Reputation:
I'm producing plain-text files. I do not use ASCII/ANSI but UTF-8 encoding, since the year is 2020 and not 1995. Unicode/UTF-8
is very well established now and it would be madness to assume no UTF-8 support these days.
At the same time, I have a feeling that plain-text files (.txt)
are associated with ANSI/ASCII
encoding, as in, because it's so primitive-looking it must also be primitive in the encoding it uses.
However, I wish to use all kinds of Unicode characters, and not just be limited to the basic ANSI/ASCII
ones.
Since plain-text has no metadata like HTML does, there is (beknownst to me) no way to tell the reader that this .txt
uses Unicode/UTF-8
, and from what I have learned, you cannot detect
it reliably but have to make "educated guesses".

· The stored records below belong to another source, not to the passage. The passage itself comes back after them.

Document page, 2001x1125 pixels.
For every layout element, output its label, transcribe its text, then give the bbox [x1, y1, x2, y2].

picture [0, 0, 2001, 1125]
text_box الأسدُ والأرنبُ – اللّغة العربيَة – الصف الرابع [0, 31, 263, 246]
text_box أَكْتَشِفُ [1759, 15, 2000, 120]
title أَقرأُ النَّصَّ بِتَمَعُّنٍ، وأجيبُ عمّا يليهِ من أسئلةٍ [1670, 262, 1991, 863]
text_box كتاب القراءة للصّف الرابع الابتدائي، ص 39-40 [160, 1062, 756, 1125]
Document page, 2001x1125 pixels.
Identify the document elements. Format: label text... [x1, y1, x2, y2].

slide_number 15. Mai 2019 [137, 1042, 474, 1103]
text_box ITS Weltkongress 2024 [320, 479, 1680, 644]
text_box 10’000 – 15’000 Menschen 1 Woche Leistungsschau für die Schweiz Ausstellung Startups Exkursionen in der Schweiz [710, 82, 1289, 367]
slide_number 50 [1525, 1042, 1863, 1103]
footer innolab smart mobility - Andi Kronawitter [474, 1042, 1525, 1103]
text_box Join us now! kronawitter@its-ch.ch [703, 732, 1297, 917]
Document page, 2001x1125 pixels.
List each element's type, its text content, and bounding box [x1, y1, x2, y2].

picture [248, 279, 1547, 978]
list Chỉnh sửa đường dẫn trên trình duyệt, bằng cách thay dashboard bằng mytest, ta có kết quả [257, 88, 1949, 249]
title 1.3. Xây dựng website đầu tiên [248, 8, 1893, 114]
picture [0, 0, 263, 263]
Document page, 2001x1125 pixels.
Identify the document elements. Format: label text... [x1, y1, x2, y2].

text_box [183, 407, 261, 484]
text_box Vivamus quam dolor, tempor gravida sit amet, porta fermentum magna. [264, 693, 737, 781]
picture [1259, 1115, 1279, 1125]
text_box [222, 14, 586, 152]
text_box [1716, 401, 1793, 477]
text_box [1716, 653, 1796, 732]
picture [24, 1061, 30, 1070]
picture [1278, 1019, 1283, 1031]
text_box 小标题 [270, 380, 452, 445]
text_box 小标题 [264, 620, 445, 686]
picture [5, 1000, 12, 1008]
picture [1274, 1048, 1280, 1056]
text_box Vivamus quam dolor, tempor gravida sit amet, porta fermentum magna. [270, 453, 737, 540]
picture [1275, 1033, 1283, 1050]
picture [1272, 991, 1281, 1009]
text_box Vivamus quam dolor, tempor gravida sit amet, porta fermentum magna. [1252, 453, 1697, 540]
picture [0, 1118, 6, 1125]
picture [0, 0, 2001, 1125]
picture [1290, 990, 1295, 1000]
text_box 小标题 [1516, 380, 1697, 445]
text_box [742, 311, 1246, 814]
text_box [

I have seen people add .utf8
to the end of text files before, but this seems kind of ugly and I strongly question how widespread support for this is...
Should I do this?
test.txt.utf8
Whenever the .txt file is using UTF-8? Or will it just make it even harder for people to open them with no actual benefit in terms of detecting it as UTF-8?
Upvotes: 1
Views: 2316
Reputation: 37215
You do not elaborate on the use case of the text files you generate, but actually the "way to tell the reader that this .txt uses Unicode/UTF-8" is the Byte Order Mark at the beginning of the text file. By the way it is represented in actual bytes, it tells the reader which Unicode encoding to use to read the file.
From the Unicode FAQ:
Bytes Encoding Form
00 00 FE FF UTF-32, big-endian
FF FE 00 00 UTF-32, little-endian
FE FF UTF-16, big-endian
FF FE UTF-16, little-endian
EF BB BF UTF-8
Upvotes: 0